*EXERCISE BRIEF*. Your task is to set down the line containing "magnification brightfield microscopy" and every later line of the entries, word for word, including the last.

(Saved data entries)
________________________________________
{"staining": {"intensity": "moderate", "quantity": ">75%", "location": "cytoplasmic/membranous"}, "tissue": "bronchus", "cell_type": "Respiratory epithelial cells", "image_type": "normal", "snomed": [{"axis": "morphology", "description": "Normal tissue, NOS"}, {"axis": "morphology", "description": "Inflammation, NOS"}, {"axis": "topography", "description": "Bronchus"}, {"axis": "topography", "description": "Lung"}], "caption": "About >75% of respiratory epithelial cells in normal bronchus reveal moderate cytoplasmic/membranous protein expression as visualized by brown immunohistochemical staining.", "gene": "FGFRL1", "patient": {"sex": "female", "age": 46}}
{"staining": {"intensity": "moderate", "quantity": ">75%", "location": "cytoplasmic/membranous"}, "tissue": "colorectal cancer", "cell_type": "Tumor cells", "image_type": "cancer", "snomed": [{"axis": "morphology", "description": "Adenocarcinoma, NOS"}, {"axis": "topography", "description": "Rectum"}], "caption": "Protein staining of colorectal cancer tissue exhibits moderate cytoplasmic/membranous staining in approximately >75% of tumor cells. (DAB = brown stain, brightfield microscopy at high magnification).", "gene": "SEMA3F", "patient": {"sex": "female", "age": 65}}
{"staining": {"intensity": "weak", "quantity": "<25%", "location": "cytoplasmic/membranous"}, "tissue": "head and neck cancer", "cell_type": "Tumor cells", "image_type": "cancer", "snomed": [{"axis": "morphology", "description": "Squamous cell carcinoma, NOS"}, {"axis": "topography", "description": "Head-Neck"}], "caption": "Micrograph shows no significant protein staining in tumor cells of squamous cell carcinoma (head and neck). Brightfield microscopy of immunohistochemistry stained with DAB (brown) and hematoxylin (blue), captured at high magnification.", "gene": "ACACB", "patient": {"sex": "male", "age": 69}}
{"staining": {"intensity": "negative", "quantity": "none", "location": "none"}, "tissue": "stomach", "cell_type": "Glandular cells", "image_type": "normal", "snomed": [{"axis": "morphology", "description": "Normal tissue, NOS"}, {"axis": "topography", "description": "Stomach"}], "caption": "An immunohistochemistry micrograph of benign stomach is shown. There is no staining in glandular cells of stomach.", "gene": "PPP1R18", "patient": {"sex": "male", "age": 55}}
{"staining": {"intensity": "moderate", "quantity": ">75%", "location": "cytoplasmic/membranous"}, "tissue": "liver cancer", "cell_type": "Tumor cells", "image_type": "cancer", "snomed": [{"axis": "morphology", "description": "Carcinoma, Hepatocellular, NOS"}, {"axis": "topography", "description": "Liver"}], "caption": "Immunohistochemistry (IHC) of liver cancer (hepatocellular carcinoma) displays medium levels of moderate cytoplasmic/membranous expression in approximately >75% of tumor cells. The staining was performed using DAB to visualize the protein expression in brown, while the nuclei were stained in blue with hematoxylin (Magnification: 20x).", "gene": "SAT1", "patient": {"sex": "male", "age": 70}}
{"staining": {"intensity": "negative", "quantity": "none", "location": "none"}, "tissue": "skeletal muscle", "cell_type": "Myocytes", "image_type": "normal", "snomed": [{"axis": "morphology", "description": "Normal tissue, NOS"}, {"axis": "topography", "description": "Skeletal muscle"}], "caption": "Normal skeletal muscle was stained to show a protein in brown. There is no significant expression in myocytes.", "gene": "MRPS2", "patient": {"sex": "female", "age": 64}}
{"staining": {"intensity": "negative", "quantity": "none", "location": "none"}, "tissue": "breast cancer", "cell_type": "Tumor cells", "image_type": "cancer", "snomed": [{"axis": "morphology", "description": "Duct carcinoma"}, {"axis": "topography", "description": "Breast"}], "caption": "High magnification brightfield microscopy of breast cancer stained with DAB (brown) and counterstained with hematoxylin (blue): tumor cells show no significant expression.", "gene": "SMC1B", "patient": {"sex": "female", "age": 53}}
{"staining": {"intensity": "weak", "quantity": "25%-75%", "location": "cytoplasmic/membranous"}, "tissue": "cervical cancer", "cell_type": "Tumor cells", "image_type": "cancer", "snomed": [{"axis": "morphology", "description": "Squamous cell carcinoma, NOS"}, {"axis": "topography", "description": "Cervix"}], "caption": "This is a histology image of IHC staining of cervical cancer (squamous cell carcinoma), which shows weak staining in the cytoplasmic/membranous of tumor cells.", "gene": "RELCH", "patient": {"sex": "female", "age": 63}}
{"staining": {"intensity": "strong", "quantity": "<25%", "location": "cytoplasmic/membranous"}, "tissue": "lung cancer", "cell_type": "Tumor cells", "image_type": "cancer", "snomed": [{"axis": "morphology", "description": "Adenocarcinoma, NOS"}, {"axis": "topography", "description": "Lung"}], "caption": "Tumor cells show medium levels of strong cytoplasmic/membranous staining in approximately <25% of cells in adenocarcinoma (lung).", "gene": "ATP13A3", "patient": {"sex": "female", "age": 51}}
________________________________________
*TASK RESULT*.
{"staining": {"intensity": "negative", "quantity": "none", "location": "none"}, "tissue": "breast cancer", "cell_type": "Tumor cells", "image_type": "cancer", "snomed": [{"axis": "morphology", "description": "Duct carcinoma"}, {"axis": "topography", "description": "Breast"}], "caption": "High magnification brightfield microscopy of breast cancer stained with DAB (brown) and counterstained with hematoxylin (blue): tumor cells show no significant expression.", "gene": "SMC1B", "patient": {"sex": "female", "age": 53}}
{"staining": {"intensity": "weak", "quantity": "25%-75%", "location": "cytoplasmic/membranous"}, "tissue": "cervical cancer", "cell_type": "Tumor cells", "image_type": "cancer", "snomed": [{"axis": "morphology", "description": "Squamous cell carcinoma, NOS"}, {"axis": "topography", "description": "Cervix"}], "caption": "This is a histology image of IHC staining of cervical cancer (squamous cell carcinoma), which shows weak staining in the cytoplasmic/membranous of tumor cells.", "gene": "RELCH", "patient": {"sex": "female", "age": 63}}
{"staining": {"intensity": "strong", "quantity": "<25%", "location": "cytoplasmic/membranous"}, "tissue": "lung cancer", "cell_type": "Tumor cells", "image_type": "cancer", "snomed": [{"axis": "morphology", "description": "Adenocarcinoma, NOS"}, {"axis": "topography", "description": "Lung"}], "caption": "Tumor cells show medium levels of strong cytoplasmic/membranous staining in approximately <25% of cells in adenocarcinoma (lung).", "gene": "ATP13A3", "patient": {"sex": "female", "age": 51}}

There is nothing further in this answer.